Text shown
____________
From Barbara Ballinger at Realtor.com

Everyone wants to be hip, and the latest trends in design can help distinguish one home from another.  And it’s not all flash; many new home fads are geared to pare maintenance and energy use and deliver information faster.  Here’s a look at what’s coming.

This time of the year, we hear from just about every sector of the economy what’s expected to be popular in the coming year. Foodies with their fingers on the pulse of the restaurant industry and hot TV chefs will tell us to say goodbye to beet-and-goat cheese salad and hello roasted cauliflower, and there’s no end to the gadgets touted as the next big thing.

In real estate, however, trends typically come slowly, often well after they appear in commercial spaces and fashion. And though they may entice buyers and sellers, remind them that trends are just that—a change in direction that may captivate, go mainstream, then disappear (though some will gain momentum and remain as classics). Which way they’ll go is hard to predict, but here are 21 trends that experts expect to draw great appeal this year:

  1. Coral shades. A blast of a new color is often the easiest change for sellers to make, offering the biggest bang for their buck. Sherwin-Williams says Coral Reef (#6606) is 2015’s color of the year because it reflects the country’s optimism about the future. “We have a brighter outlook now that we’re out of the recession. But this isn’t a bravado color; it’s more youthful, yet still sophisticated,” says Jackie Jordan, the company’s director of color marketing. She suggests using it outside or on an accent wall. Pair it with crisp white, gray, or similar saturations of lilac, green, and violet.
  2. Open spaces go mainstream. An open floor plan may feel like old hat, but it’s becoming a wish beyond the young hipster demographic, so you’ll increasingly see this layout in traditional condo buildings and single-family suburban homes in 2015. The reason? After the kitchen became the home’s hub, the next step was to remove all walls for greater togetherness. Design experts at Nurzia Construction Corp. recommend going a step further and adding windows to better meld indoors and outdoors.
  3. Off-the-shelf plans. Buyers who don’t want to spend time or money for a custom house have another option. House plan companies offer myriad blueprints to modify for site, code, budget, and climate conditions, says James Roche, whose Houseplans.com firm has 40,000 choices. There are lots of companies to consider, but the best bets are ones that are updating layouts for today’s wish lists—open-plan living, multiple master suites, greater energy efficiency, and smaller footprints for downsizers (in fact, Roche says, their plans’ average now is 2,300 square feet, versus 3,500 a few years ago). Many builders will accept these outsiders’ plans, though they may charge to adapt them.
____________
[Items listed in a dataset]
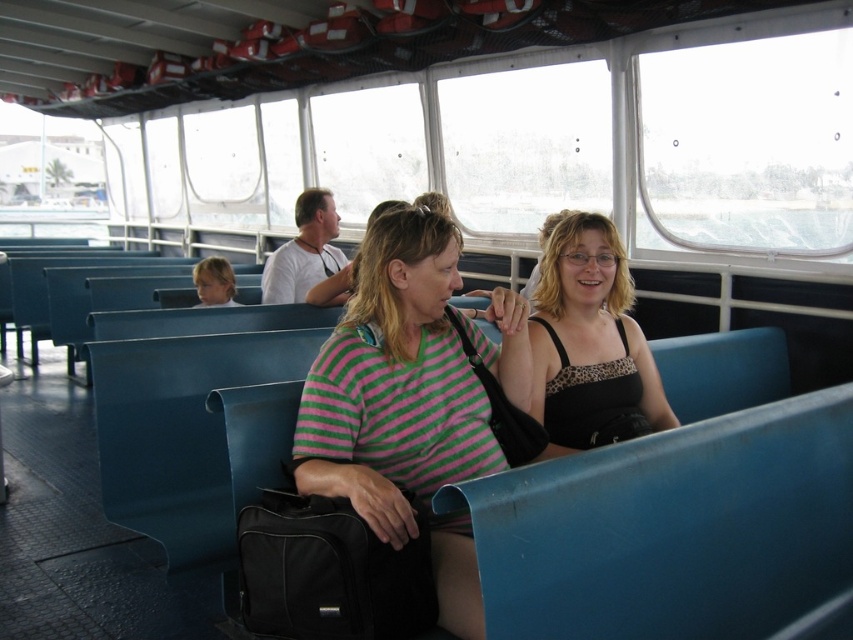
Question: Is white matte shirt at upper center smaller than blonde hair at left?

Choices:
 (A) no
 (B) yes

Answer: (A)

Question: Is white matte shirt at upper center below blonde hair at left?

Choices:
 (A) no
 (B) yes

Answer: (A)

Question: Which of the following is the farthest from the observer?

Choices:
 (A) (306, 236)
 (B) (212, 272)
 (C) (350, 328)
 (D) (550, 266)

Answer: (B)

Question: Which object is farther from the camera taking this photo?

Choices:
 (A) white matte shirt at upper center
 (B) blonde hair at left
 (C) leopard print tank top at center

Answer: (B)

Question: Among these points, which one is nearest to the camera?

Choices:
 (A) (375, 524)
 (B) (218, 289)
 (C) (299, 259)

Answer: (A)

Question: From the image, what is the correct spatial relationship of white matte shirt at upper center in relation to blonde hair at left?

Choices:
 (A) right
 (B) left

Answer: (A)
____________
Jobs
(1) Name every color that the design trends article recommends pairing with Coral Reef.
(2) Copy the design trends article from "This time of" to "next big thing.", substituting "grilled kale" for "roasted cauliflower".
The listing is separate material and has no connection to the design trends article.

Answers for the exercise
(1) Crisp white, gray, lilac, green, and violet.

(2)
This time of the year, we hear from just about every sector of the economy what’s expected to be popular in the coming year. Foodies with their fingers on the pulse of the restaurant industry and hot TV chefs will tell us to say goodbye to beet-and-goat cheese salad and hello grilled kale, and there’s no end to the gadgets touted as the next big thing.